8. Quantifying the financial opportunity and risk. To project the incremental financial impact of pursuing a bundled payment program, the savings associated with reducing costs and variation within each episode need to be offset against the reimbursement discount that is typically required by the payer on the overall bundle of services. In addition to the reduced revenue from the discount, the incremental costs incurred to implement and support the program also need to be identified. Another consideration is that there may be a “halo effect” associated with implementing the program, whereby the care model enhancements and costs savings associated with a bundled payment program for one payer extends to similar cases from other payers, which can significantly contribute to the financial return potential. The potential impact on market share should also be assessed in the business case projections.
9. Testing sensitivity. The relationship between operational and clinical efficiencies and financial performance should be thoroughly stress tested to identify the primary drivers of risk within the business model. Scenarios for testing sensitivity can include assessing the impact of negative shifts in market share, missing LOS and/or supply cost reduction targets, and increases in related readmissions. By understanding which factors could have the greatest impact on financial results, organizations can identify where they should focus their risk management efforts.
10. Engaging the team and effecting change. Once the business case has been developed, it should not be used solely as a means to present a static financial assessment of the program.

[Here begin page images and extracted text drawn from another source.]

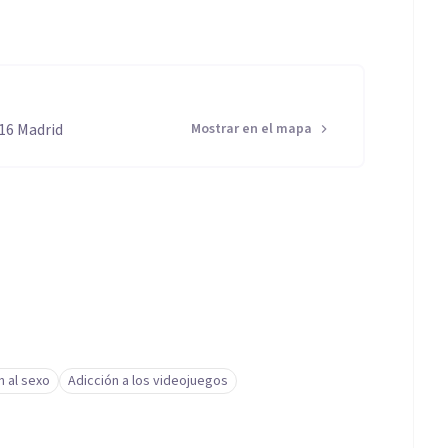
016 Madrid
Mostrar en el mapa
n al sexo
Adicción a los videojuegos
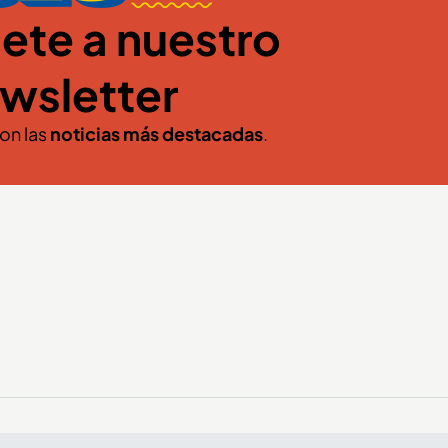
ete a nuestro
wsletter
con las
noticias más destacadas
.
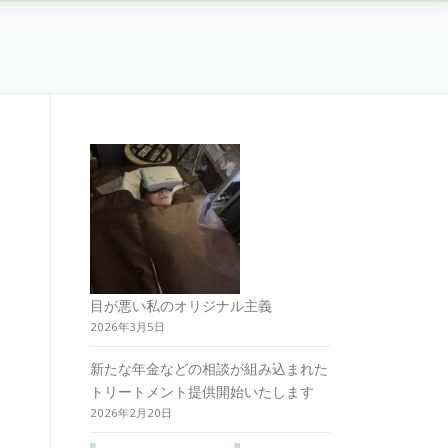
目が悪い私のオリジナル主義
2026年3月5日
新たな年金などの相談が組み込まれた
トリートメント提供開始いたします
2026年2月20日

Rather, it should be used as an educational and engagement tool to foster the collaboration and coordination among hospital management, physicians, and payers that is required to ensure financial and clinical success with a bundled payment program.
Properly utilized, an effective business case can serve as both a tool to quantify financial risk and a roadmap for how to mitigate and manage that risk. The organizational quid pro quo for taking on a bundled payment arrangement with a payer can be a narrowing of the provider network for the financial risk the hospital sponsor assumes, which could potentially have a substantial impact on the market share and financial return for the provider participants.
Additionally, a financially successful bundled payment program can accelerate the integration and collaboration efforts of organizations and providers seeking to participate in new payment arrangements. The CMMI Bundled Payment for Care Improvement Program, along with similar programs being proposed by commercial payers, are initiatives to be considered as mechanisms that facilitate gainsharing with physicians, which can be powerful tools for assuring the adoption of value-based care delivery models.